Subset len of tags(all languages): 26184
Full set len of tags(all languages): 31748


#### Filtering tags -> English only, Model: FastText

In [38]:
# Fasttext import
# import sys
# !{sys.executable} -m pip install fasttext

import urllib.request

url = "https://dl.fbaipublicfiles.com/fasttext/supervised-models/lid.176.bin"
filename = "../pretrain_model/lid.176.bin"
# for fastText model
urllib.request.urlretrieve(url, filename)

import fasttext

# Load the model
language_model = fasttext.load_model("lid.176.bin")

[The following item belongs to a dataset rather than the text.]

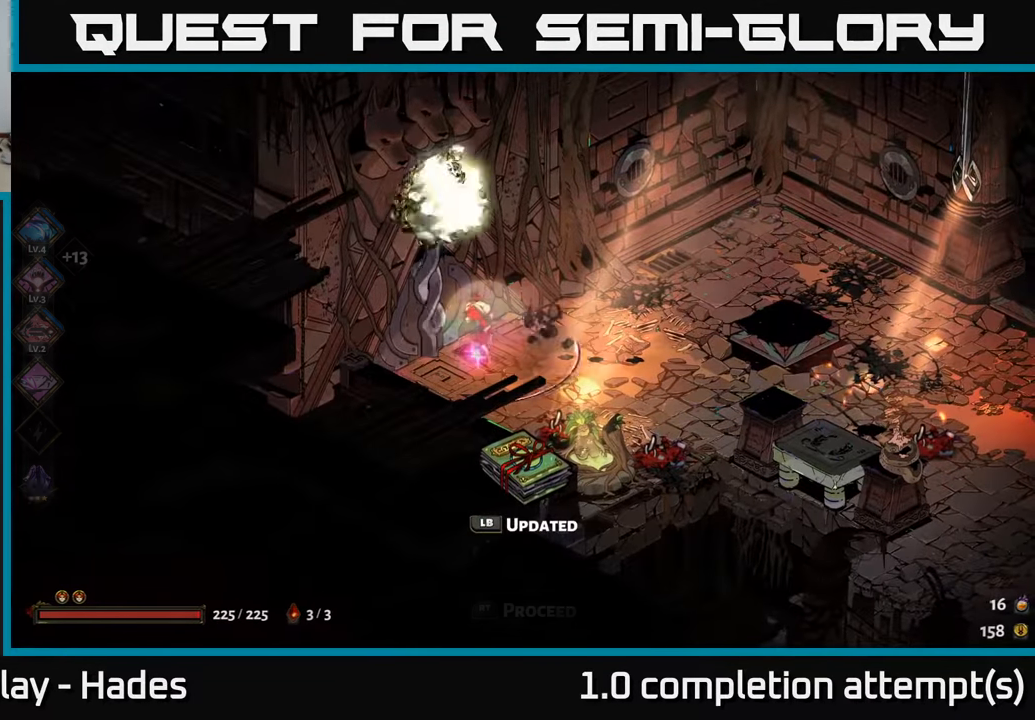
{"buttons": ["R2"], "left_stick": "center", "events": [[33, "R2", "up"], [100, "R2", "down"], [200, "R2", "up"], [283, "R2", "down"], [367, "R2", "up"], [467, "R2", "down"]]}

# Define a function to detect language
def is_english(text):
    try:
        predictions = language_model.predict(text, k=1)
        return predictions[0][0] == '__label__en'
    except:
        return False

In [39]:
############# For tags (Subset) ############################# 
# Assuming `tags` is your DataFrame and it has a `tag` column
tags_sub['is_english'] = tags_sub['tag'].apply(is_english)

# Filter rows where the tag is in English
tags_sub = tags_sub[tags_sub['is_english']]

# Drop the 'is_english' column as it's no longer needed
tags_sub.drop(columns=['is_english'], inplace=True)


############# For tags_full ############################# 
# This is only for the POS tag section in CB model
# Assuming `tags` is your DataFrame and it has a `tag` column
tags_full['is_english'] = tags_full['tag'].apply(is_english)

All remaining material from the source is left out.